益々企業におけるメンタルヘルス対策の責務が重くなってきたことは間違いありません。
学会の産業医向けシンポジウム中でメンタル職のあるべき姿のような話がありました。
私自身普段から考えていることと同じだったので紹介します。

精神科の産業医が主治医になるべきか?
これについては産業医科大の教授が「絶対ノー」と即答。
私も同感です。
現在、厚生労働省の復職ガイドラインに則り復職対応しておりますが、その中にもあるよう、「主治医の復職判断」の後に「産業医の判断」そして最終的には「企業の判断」となります。
主治医の判断はどうしても患者さん寄りになります(当該社員の就労状況日常生活が安定していることにより復職判断しがち)
私が主治医として携わる場合も、ついつい患者さんの出社意欲に負けて復職の診断書を書いてしまいがちです。
しかし、実際に出社してみると、継続出来ないことが多く、辛い思いをする社員さんも多いものです。

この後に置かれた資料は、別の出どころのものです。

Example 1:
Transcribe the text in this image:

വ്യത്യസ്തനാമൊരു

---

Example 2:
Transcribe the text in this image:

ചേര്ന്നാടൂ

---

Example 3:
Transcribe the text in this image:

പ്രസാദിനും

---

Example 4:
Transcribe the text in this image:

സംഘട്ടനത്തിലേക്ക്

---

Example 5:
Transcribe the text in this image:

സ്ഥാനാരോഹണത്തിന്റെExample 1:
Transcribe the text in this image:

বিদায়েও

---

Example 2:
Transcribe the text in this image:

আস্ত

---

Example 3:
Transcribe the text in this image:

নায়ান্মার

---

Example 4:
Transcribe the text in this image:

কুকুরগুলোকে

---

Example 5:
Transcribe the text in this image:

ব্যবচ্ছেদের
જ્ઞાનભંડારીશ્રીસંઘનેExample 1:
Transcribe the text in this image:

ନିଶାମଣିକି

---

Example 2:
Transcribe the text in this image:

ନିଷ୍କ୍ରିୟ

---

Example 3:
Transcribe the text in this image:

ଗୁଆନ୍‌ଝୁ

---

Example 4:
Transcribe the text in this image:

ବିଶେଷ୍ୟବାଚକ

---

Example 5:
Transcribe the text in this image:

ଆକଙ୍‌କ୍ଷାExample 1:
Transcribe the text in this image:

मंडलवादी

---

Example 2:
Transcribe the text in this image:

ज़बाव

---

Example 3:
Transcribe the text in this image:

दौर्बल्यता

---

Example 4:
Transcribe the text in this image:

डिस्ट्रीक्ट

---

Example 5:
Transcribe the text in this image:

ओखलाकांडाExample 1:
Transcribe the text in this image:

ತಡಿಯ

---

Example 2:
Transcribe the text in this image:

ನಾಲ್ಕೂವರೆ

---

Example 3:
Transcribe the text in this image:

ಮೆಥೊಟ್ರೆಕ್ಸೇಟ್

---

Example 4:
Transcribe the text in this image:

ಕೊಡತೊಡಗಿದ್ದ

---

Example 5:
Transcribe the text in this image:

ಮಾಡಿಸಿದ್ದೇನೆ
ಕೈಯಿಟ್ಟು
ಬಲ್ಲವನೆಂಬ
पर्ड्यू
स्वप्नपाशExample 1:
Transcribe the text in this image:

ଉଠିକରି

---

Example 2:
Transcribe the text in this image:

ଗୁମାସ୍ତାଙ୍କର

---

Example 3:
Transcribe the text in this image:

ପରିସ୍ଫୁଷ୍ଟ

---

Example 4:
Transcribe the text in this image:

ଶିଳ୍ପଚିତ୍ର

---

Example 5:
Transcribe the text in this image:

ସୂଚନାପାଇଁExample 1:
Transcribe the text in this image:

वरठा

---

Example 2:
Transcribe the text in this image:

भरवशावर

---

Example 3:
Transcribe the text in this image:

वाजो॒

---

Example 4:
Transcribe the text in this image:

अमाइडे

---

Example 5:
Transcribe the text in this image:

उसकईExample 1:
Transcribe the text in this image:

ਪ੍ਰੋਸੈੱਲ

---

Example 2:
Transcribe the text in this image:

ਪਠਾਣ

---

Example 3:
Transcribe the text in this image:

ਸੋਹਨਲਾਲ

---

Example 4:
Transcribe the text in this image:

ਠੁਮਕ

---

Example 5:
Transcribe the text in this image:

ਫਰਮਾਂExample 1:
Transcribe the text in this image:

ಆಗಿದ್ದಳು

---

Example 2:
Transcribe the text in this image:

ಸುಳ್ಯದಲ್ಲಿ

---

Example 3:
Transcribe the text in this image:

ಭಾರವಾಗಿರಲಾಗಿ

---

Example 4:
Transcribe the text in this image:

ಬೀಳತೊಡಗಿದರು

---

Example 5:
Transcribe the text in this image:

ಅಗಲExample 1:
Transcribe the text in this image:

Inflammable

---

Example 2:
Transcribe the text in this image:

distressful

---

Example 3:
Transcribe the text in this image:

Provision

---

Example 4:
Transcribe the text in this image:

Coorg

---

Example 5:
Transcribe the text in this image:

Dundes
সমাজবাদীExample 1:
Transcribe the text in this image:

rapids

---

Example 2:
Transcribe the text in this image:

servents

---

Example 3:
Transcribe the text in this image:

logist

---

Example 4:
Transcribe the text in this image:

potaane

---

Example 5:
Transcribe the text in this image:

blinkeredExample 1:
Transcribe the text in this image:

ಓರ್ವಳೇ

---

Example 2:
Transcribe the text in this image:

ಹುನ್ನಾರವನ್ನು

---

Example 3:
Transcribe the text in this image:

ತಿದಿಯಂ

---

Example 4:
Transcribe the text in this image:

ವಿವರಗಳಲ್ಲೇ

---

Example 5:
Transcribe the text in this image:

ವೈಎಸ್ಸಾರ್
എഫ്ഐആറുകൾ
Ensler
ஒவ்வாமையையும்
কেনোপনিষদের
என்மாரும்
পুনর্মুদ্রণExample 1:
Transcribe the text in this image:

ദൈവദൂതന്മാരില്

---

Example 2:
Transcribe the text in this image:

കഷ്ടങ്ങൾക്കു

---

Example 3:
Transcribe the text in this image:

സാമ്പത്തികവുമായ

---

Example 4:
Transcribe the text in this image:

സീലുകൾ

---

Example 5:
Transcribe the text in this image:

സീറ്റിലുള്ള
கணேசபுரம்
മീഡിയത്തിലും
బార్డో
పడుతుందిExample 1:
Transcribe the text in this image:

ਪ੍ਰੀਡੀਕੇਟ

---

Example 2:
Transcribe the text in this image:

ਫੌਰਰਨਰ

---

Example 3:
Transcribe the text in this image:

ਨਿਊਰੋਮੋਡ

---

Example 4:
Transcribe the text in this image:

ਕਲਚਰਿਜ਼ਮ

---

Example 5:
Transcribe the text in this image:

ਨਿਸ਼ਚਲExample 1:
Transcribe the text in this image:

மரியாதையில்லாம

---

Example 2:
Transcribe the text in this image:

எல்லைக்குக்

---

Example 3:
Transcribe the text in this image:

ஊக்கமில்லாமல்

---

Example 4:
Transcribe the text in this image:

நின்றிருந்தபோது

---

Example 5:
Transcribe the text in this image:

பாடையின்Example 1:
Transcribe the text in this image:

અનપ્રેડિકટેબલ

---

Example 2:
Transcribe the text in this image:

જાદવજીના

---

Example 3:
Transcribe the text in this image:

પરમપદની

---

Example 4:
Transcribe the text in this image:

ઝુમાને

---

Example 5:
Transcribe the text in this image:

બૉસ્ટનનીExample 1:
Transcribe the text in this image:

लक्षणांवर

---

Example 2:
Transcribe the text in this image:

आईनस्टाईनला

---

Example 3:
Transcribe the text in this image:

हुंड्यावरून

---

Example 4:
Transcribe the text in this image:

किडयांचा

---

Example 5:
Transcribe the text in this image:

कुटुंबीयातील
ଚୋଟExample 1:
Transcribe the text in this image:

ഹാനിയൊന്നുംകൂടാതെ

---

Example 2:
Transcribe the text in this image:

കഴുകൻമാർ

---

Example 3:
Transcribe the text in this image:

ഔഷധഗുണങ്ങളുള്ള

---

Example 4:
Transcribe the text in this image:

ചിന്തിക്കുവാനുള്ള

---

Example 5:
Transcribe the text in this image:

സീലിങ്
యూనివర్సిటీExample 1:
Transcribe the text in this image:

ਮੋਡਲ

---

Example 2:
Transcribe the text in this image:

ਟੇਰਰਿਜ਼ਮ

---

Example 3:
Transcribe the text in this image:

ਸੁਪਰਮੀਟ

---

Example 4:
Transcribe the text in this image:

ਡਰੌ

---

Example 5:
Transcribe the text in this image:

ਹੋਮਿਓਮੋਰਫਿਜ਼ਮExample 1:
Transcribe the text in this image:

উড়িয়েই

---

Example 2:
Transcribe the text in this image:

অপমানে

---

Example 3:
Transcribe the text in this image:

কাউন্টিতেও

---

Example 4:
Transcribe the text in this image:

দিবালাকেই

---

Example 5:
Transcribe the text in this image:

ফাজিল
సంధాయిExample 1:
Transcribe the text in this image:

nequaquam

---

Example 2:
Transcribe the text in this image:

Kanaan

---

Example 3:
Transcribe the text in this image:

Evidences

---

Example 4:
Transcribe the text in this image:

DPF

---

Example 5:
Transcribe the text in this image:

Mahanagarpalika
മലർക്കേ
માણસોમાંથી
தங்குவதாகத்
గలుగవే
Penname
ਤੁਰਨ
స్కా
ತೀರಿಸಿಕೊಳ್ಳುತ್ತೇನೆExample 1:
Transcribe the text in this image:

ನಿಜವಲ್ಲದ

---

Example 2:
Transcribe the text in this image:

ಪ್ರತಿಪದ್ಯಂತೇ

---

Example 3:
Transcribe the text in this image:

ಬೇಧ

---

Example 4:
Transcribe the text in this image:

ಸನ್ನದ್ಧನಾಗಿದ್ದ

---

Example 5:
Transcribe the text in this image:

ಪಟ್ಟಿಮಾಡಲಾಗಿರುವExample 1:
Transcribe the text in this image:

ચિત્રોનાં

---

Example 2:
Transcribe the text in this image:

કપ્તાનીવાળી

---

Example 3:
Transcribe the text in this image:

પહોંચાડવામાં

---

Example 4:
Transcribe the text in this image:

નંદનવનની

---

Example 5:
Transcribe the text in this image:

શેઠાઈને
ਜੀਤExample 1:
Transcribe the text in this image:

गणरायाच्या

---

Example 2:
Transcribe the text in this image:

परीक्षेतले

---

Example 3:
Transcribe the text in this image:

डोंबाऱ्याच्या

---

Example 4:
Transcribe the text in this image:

復職後1か月で40%が再休職になるというデータもあります。
私自身、企業で復職のお手伝いをしてますと最初の1か月を乗り切れるかどうか、がポイントだと実感します。
これは、「日常生活」と「会社での社会生活」のギャップが想像以上に大きいからです。
このような質の異なる判断をしなければならない医師は、異なる二役です。
これを一人の判断に委ねることは倫理的にも避けるべきです。

また、会社での不適応を理由に上司から精神科産業医面談命令が下ったという例もあります。
産業医面談の中で、発達障害、生育上の問題があると指摘され、本人の希望がないにもかかわらずその医師のクリニックで診療継続、カウンセリングを半ば強要されたという話でした。
これは職場の産業医によるパワハラです。。
職場を納得させるためには主治医の指示を聞かなければならない状況に置かれていたわけです。
さらに、病名など、職場に伝えてほしくない旨を伝えても、本人としては本来なら、主治医と産業医という二重のバリアで守られるべきところが一重になってしまうのです。
このような悪意があって主治医になる医師は少ないとは思いますが、このような危険性と裏合わせになるため、私自身、産業医兼主治医になることは極力避けてます。
身体疾患の場合、主治医が職場にいることは大変利便性が高いと思いますが、メンタル疾患の扱いは注意を要するのです。